In the above code you can see how we loop a number of times equal to the number of threads that we want and prepare a Codeception run by using the Codecept task of Robo. With this task we define:

which suite to run (remember that we named it functional?).
to use a group named p1 through p4 (those are our generated group files).
that we want to use the configuration file with name ‘codeception.yml’.
to apply the settings for environment p1 through p4 and thus select the right database.
and to write an xml report in our tests/_log folder named result_p1.xml through result_p4.xml.

Once this task has been ran, using the command robo parallel:functional, you will have 4 result files in your Codeception’s log folder that are just dying to be merged into one XML report.

Merging the results

And here we are: the Great Finale.

After all the changes that we have done above we have one last step remaining to come to a usable piece of output for your Continuous Integration environment: the XML file containing your test violations.

For this to work we are going to add another command to our RoboFile named parallel:merge. But before that we need to add the trait \Codeception\Task\MergeReports to our RoboFile like this:

class RoboFile extends \Robo\Tasks
{
    use \Codeception\Task\SplitTestsByGroups;
    use \Codeception\Task\MergeReports;
    ...
}

Once this is done we can add our merge task. Let’s show an example again that we can examine:

    public function parallelMerge()
    {
        $merger = $this->taskMergeXmlReports();

        for ($i = 1; $i <= self::AMOUNT_OF_THREADS; $i++) {
            $fileName = "tests/_log/result_p{$i}.xml";
            if (file_exists($fileName)) {
                $merger->from($fileName);
            }
        }

        $merger->into("tests/_log/report.xml")->run();
    }

What happens here is that we use the task taskMergeXmlReports and provide it with a series of source file names (which match the output file names of the previous chapter) using the from() method. Once we have collected all files we tell the task to which file they must be merged into using the into() method and finally perform the actual merger using the run() method.
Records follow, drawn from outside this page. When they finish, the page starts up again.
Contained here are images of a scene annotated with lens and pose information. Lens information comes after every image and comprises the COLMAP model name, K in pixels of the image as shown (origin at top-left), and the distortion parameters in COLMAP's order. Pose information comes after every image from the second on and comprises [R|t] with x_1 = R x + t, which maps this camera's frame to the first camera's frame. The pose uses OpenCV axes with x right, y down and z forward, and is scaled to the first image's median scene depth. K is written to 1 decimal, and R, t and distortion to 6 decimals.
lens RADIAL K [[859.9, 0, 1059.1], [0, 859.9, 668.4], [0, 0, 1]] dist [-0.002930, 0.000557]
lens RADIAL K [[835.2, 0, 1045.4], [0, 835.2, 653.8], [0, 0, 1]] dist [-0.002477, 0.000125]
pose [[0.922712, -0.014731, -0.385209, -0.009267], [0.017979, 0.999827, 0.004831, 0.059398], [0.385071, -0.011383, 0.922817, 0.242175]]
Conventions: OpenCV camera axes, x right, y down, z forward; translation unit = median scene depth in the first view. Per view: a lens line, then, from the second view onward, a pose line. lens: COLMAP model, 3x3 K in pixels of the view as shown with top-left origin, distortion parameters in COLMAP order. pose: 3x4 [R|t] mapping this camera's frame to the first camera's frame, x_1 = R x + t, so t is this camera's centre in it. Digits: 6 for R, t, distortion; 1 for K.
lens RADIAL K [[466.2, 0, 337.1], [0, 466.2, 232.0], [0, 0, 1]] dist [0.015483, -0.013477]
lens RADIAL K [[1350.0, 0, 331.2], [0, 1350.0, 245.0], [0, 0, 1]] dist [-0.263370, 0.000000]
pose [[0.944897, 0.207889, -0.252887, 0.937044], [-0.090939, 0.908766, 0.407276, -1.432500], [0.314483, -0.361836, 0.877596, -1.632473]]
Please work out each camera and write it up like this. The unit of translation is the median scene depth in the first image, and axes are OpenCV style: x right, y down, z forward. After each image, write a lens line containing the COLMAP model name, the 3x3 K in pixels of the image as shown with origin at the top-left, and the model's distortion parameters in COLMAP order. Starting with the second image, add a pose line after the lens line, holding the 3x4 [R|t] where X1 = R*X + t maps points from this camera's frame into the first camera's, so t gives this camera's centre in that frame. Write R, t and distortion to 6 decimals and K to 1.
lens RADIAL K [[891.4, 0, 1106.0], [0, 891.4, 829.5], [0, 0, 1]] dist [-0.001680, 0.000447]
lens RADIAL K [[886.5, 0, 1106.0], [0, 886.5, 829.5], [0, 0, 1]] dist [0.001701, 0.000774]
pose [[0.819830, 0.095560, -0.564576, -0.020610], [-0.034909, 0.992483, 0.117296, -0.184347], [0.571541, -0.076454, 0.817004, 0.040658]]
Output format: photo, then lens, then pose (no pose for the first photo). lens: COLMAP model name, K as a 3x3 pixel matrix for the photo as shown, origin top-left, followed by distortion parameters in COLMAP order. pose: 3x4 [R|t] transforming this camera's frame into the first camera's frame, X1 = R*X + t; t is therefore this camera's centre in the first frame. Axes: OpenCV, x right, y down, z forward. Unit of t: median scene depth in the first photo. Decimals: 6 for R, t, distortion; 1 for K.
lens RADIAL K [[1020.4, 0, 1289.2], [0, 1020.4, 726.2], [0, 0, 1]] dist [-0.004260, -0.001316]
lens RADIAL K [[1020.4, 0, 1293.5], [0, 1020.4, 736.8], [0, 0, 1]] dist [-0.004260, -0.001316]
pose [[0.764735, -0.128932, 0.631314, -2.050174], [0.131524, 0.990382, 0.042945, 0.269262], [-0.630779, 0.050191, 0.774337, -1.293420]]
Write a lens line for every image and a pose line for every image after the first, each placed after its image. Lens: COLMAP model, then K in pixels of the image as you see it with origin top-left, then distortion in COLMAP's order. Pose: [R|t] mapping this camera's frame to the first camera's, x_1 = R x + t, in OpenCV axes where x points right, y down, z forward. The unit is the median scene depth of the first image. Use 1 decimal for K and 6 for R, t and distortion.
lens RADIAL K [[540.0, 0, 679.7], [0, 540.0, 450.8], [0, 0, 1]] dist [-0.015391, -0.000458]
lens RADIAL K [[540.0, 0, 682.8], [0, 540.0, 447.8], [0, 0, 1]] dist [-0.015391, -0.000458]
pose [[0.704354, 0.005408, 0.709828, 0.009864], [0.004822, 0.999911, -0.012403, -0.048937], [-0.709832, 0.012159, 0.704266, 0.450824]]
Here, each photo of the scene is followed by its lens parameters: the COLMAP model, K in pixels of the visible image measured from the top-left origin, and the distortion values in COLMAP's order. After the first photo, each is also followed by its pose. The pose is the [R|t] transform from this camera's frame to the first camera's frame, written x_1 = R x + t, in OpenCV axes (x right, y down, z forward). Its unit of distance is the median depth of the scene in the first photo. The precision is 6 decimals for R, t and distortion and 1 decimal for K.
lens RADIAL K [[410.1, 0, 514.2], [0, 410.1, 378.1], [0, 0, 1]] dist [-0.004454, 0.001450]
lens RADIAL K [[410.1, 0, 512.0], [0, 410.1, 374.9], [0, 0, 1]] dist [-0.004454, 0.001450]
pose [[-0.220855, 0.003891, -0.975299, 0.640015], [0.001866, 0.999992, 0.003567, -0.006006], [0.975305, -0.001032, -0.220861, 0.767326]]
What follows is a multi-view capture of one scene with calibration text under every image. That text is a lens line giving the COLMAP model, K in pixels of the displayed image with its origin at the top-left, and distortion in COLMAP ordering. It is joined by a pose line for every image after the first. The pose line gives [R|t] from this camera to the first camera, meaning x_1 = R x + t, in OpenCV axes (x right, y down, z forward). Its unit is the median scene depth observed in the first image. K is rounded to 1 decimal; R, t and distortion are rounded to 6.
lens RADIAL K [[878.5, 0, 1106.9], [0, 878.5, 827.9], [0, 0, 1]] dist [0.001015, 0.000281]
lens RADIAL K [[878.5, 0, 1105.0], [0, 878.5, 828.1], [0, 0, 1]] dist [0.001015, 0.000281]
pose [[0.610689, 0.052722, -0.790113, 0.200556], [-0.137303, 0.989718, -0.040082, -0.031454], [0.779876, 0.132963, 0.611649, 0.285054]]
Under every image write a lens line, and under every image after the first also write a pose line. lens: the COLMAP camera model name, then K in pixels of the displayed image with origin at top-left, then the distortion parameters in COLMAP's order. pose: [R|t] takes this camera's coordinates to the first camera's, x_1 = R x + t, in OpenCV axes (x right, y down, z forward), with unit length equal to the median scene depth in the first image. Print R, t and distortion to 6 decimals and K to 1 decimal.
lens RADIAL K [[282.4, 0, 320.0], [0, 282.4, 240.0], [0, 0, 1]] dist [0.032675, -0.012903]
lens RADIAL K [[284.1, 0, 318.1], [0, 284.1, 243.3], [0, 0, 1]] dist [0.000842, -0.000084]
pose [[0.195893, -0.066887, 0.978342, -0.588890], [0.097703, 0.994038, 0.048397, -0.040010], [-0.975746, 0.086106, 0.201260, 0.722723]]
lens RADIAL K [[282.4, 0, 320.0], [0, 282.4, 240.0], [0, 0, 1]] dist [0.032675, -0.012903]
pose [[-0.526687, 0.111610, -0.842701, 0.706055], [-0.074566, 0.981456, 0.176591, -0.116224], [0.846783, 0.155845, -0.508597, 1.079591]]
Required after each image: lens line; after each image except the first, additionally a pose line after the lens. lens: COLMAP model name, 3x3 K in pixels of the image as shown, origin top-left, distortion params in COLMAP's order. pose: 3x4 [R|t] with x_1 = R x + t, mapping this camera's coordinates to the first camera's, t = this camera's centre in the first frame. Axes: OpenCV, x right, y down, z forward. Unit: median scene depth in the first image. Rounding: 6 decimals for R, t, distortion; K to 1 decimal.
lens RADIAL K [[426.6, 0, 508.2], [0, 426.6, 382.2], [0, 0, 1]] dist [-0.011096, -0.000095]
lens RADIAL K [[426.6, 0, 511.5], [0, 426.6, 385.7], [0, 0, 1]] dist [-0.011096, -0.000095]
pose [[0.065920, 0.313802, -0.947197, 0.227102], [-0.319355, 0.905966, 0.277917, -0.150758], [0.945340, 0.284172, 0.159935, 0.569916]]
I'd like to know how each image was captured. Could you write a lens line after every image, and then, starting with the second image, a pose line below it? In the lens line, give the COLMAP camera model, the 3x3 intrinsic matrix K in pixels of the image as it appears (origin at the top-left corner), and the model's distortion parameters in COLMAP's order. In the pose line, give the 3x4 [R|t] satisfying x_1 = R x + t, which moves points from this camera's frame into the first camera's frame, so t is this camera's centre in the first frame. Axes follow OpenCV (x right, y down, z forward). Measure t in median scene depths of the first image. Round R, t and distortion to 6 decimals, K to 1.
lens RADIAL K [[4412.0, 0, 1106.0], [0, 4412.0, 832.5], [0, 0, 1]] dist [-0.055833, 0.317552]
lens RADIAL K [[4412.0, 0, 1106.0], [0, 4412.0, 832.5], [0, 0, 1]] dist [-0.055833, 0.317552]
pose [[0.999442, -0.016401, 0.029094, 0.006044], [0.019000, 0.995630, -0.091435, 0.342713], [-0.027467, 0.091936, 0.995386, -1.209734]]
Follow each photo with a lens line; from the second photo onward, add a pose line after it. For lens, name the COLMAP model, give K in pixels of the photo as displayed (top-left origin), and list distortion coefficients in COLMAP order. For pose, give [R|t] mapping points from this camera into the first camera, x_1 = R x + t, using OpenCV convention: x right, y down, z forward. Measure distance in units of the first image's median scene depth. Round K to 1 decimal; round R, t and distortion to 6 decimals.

Something to take into account is that if anything goes wrong during the execution of your tests, such as a parser error, that no result_p*.xml is generated. The merger will throw an exception if you try to merge a non-existent file and then your CI environment will probably not get what is going on.

Another thing to take into account is that if there are no successful runs that the report.xml file will still be created but it will be empty, and your CI environment will error saying that the XML is not well-formed (because an empty file is malformed XML).

Conclusion

At last you will have a report.xml that you can pass directly into your Continuous Integration environment (because it is based on the xUnit output format) and you have a working, fast series of tests that use less memory in the process as well.

It does take some effort to set this up and you will probably hit a few bumps along the way but in the end it is worth the effort if you want to keep your Continous Integration running smoothly and fast.